Early wins for bold new university model

Southern Cross University Students enjoy new learning model. | Newsreel
Southern Cross University Students are enjoying a bold new way of studying. | Photo: Supplied by Southern Cross University

A bold new university learning model is showing highly promising early results in academic outcomes and student satisfaction.

The Southern Cross Model, first introduced at Southern Cross University as a pilot in 2021, smashes apart the traditional concepts around lectures, exams and semesters.

Instead of four subjects simultaneously, students take a maximum of two subjects at a time in a six-week term. Formal lectures are replaced with discussion groups, fully-flexible learning and assessments that encourage students to participate actively in their learning.

In making the changes, Southern Cross embraced and accepted the so-called “six week cliff” as a crucial moment when student engagement notoriously falls off.

In the first six months of the pilot, students involved in the trial reported a 92.2 percent satisfaction rate, six percent higher than the university’s overall satisfaction rate.

Off the back of this early success, Southern Cross University has extended the model to all of its courses and is confident it has found a model that is purpose-built for the needs of 21st Century students.

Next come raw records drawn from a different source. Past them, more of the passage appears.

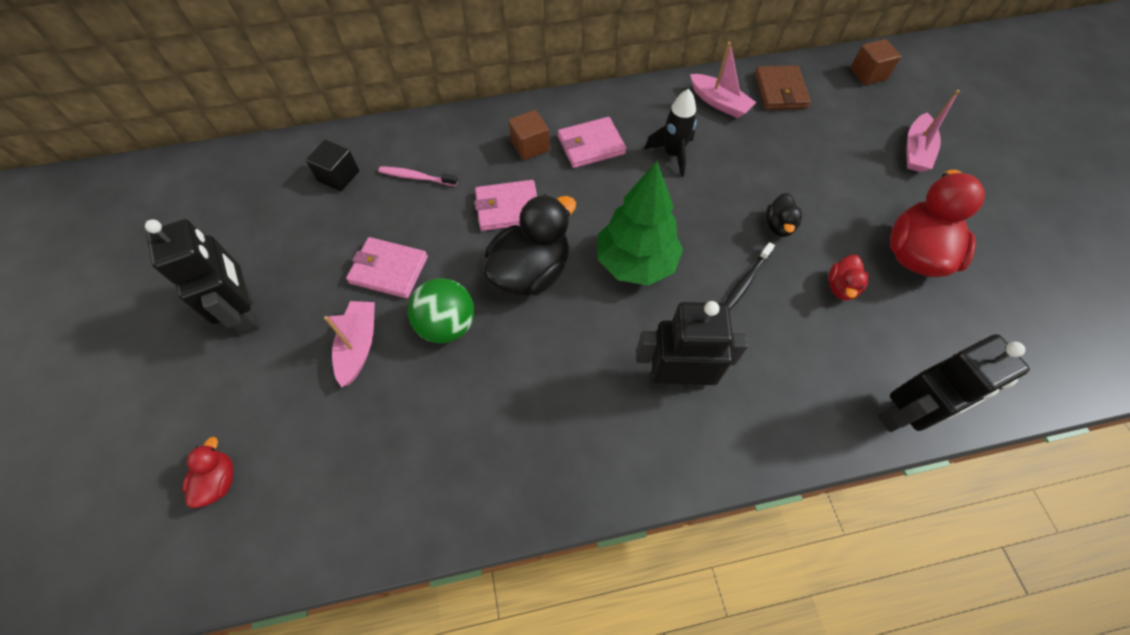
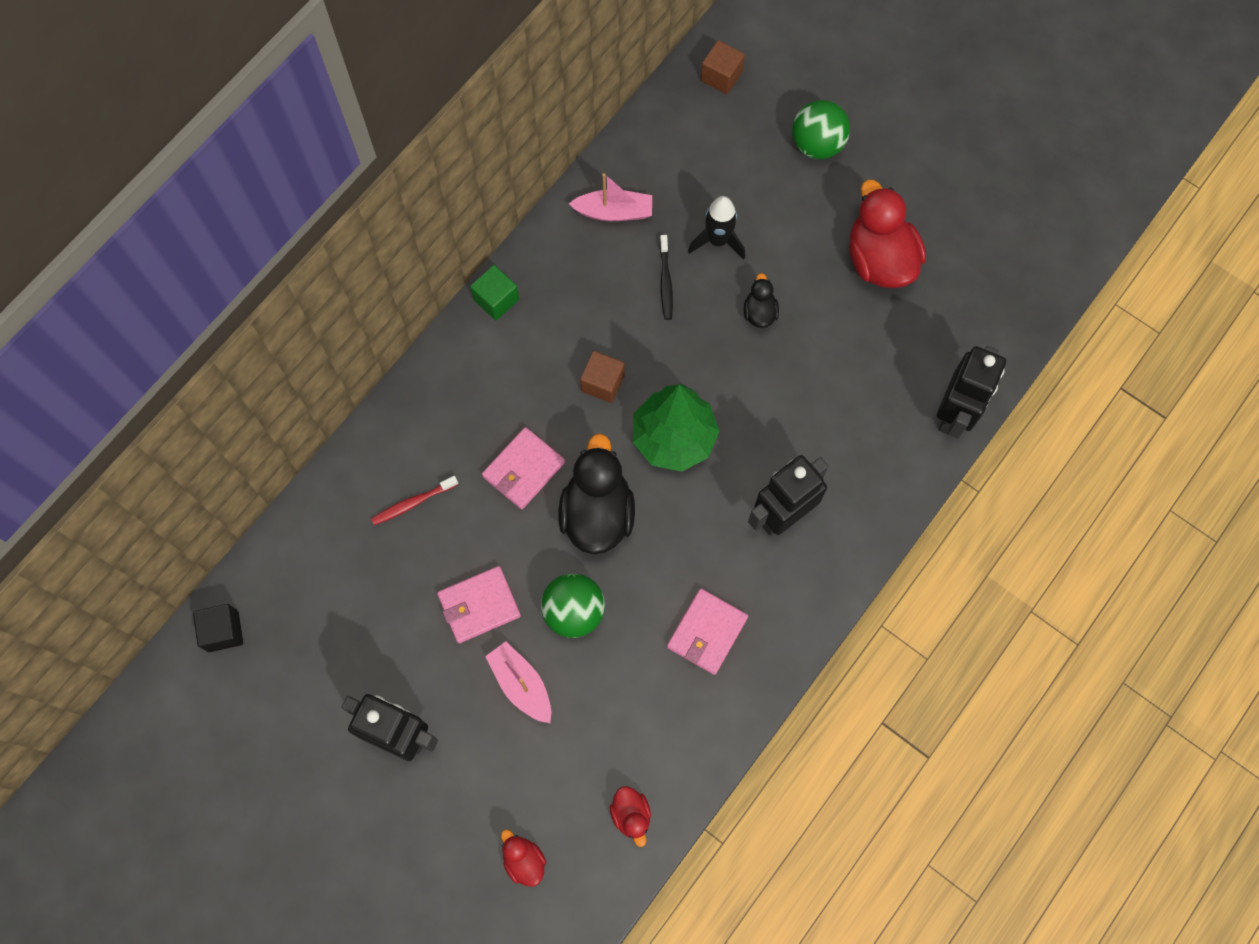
camera: 40 degrees left, 10 degrees up
black cube [306,140,359,191] -> black cube moved to [193,604,243,652]
pink toothbrush [378,166,458,186] -> red toothbrush [371,476,458,525]
brown cube [509,110,550,160] -> brown cube moved to [580,351,625,403]
pink wallet [558,117,626,168] -> pink wallet moved to [667,588,748,675]
black rocket [644,89,697,177] -> black rocket moved to [688,196,745,260]
black toothbrush [725,242,775,310] -> black toothbrush moved to [660,235,673,320]
brown wallet [755,65,811,110] -> none
black duck [766,193,802,237] -> black duck turned 150 degrees counterclockwise [744,273,779,328]
red duck [829,255,869,301] -> red duck moved to [609,786,651,847]
pink boat [906,90,960,172] -> green ball [792,100,850,159]
none -> green cube [470,265,519,320]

From the traditional approach in 2019 to the Southern Cross Model approach in 2023, pass rates increased from 70 to 88 percent and the average student Grade Point Average (GPA) leapt from 3.2 to 4.6, an increase of 20 percent.

Pro Vice-Chancellor (Academic Quality) Professor Thomas Roche said universities could often be traditional and slow to innovate.

However, it was becoming increasingly clear that students needed new ways of learning to stay engaged and learning institutions needed to be prepared to evolve their methods.

“The traditional teaching model that has been the mainstay of university education in Australia and abroad for centuries does not best serve the needs of today’s university students,” he said.

“A more relevant approach was needed to reflect today’s super-connected, on-demand, media-rich, and real-time world – one that builds upon all we know about how learners succeed in their study.”

In fact, as far back as the 1300s a famous University of Bologna painting depicts the very mixed experience of students in lecture theatres and the passive form of learning it represents.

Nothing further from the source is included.